### Instructions to follow
Please pull out every line of the entries below that contains the word "white", matching case exactly.

### Materials provided
- - -
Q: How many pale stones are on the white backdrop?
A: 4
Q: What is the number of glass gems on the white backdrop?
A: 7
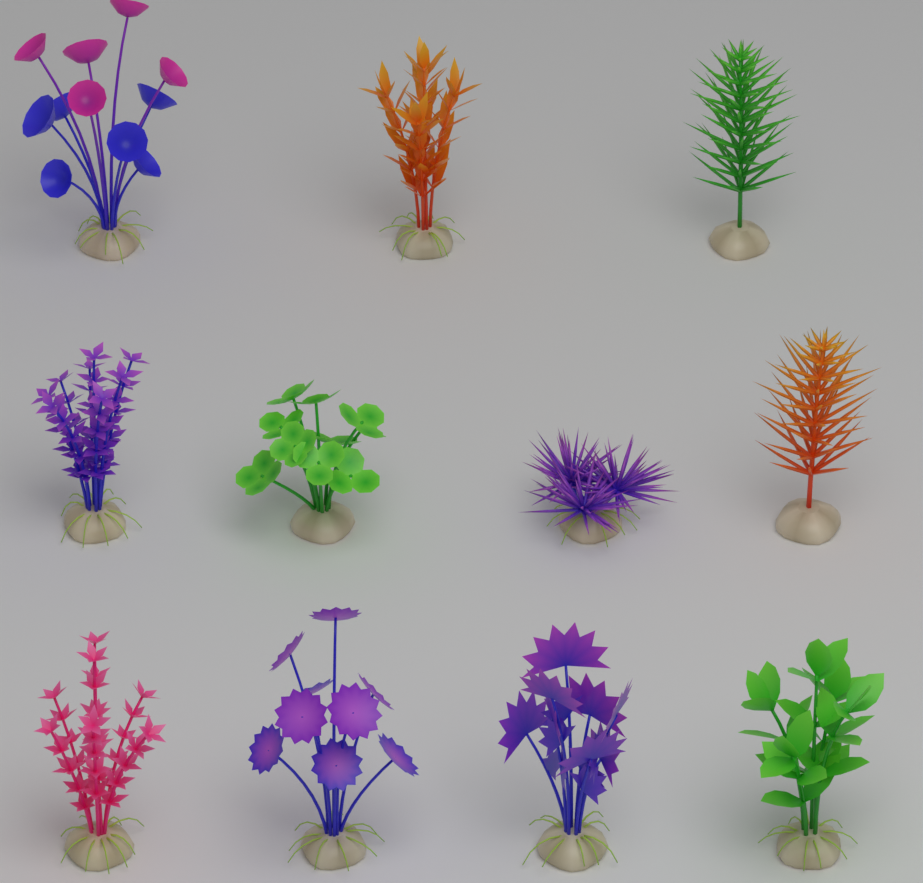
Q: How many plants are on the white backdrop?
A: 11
- - -
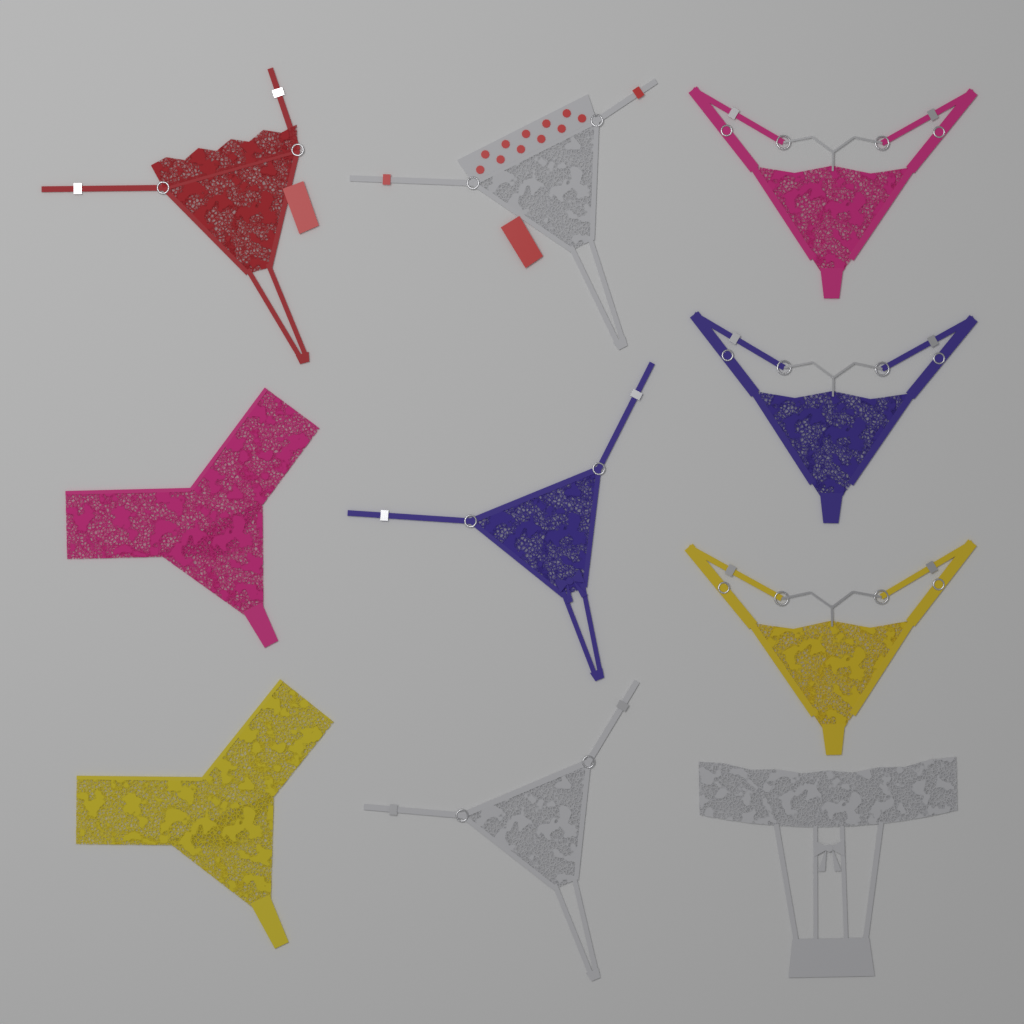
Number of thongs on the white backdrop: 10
- - -
### Written reply
Q: How many pale stones are on the white backdrop?
Q: What is the number of glass gems on the white backdrop?
Q: How many plants are on the white backdrop?
Number of thongs on the white backdrop: 10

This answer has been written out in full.